UGC 2885 is an enormous barred spiral galaxy of type SBc in the constellation Perseus. As its name implies, a barred spiral galaxy is a spiral galaxy with a bar through the center, having a well-defined bar across the center, glowing clumps of stars. Its imposing, monstrous size gained it the title of the King of Galaxies.
UGC 2885 is 232 million light-years from Earth and measures 463,000 light-years across, about two and a half times wider than the Milky Way. It also contains ten times more as many stars than our home galaxy, making it one of the most massive known spiral galaxies. This barred spiral galaxy may be part of the Pisces-Perseus supercluster. The system might be the biggest in the nearby universe with a dormant supermassive black hole at its center.
Researchers at the University of Kentucky are studying the UGC 2885 to find out how the galaxy size increased to such enormous proportions.

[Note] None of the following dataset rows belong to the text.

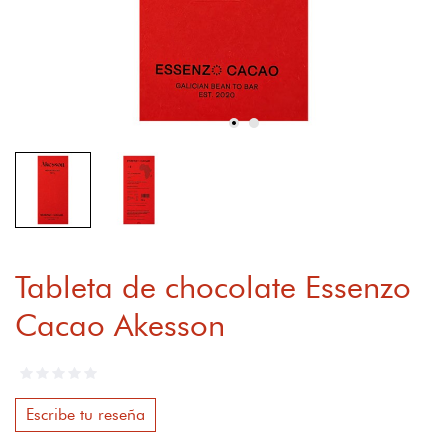
Tableta de chocolate Essenzo
Cacao Akesson
Escribe tu reseña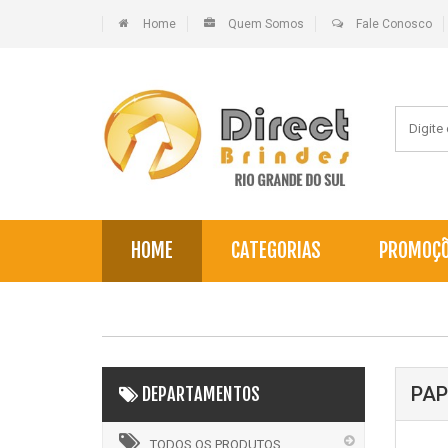
Home
Quem Somos
Fale Conosco
HOME
CATEGORIAS
PROMOÇ
PAP
DEPARTAMENTOS
TODOS OS PRODUTOS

According to NASA, the extremely large barred spiral galaxy might earn UGC 2885 the nickname “Godzilla galaxy.”
“How it got so big is something we don’t quite know yet,” said Benne Holwerda, an astronomer investigating the sleeping giant. “It’s as big as you can make a disk galaxy without hitting anything else in space.”
More about the “King of Galaxies,” UGC 2885
UGC 2885 is not a newly discovered galaxy, as astronomers know about its existence from several years ago. Astronomer Vera Rubin has measured its rotation back in the 1980s. Hence the reason Holwerda has dubbed the galaxy in her honor, instead of giving it the frightening Godzilla tag. The personal interactions with Rubin also helped her make up her mind.
“The specific cluster number for this uniquely massive spiral galaxy can now be inferred, and we can see if its cluster population resembles quiescent ellipticals or more a scaled-up spiral,” said Holwerda in a tweet followed by: “Vera Rubin was a wonderful person, respected and admired by many in the astronomical community. She was unfailingly encouraging of young scientists. This has been a recurring theme of stories about her that I have heard. But also something I have experienced myself.”
The Rubin galaxy is isolated out there in space. Therefore the question is: How did the system grow so big?
One theory could be that big galaxies could swallow smaller galaxies over time. Take our home galaxy, the Milky Way, for example. Holwerda and his team are working on unveiling all its mystery by analyzing the vast spherical clusters of stars within the galaxy, using images captured by NASA’s Hubble space telescope.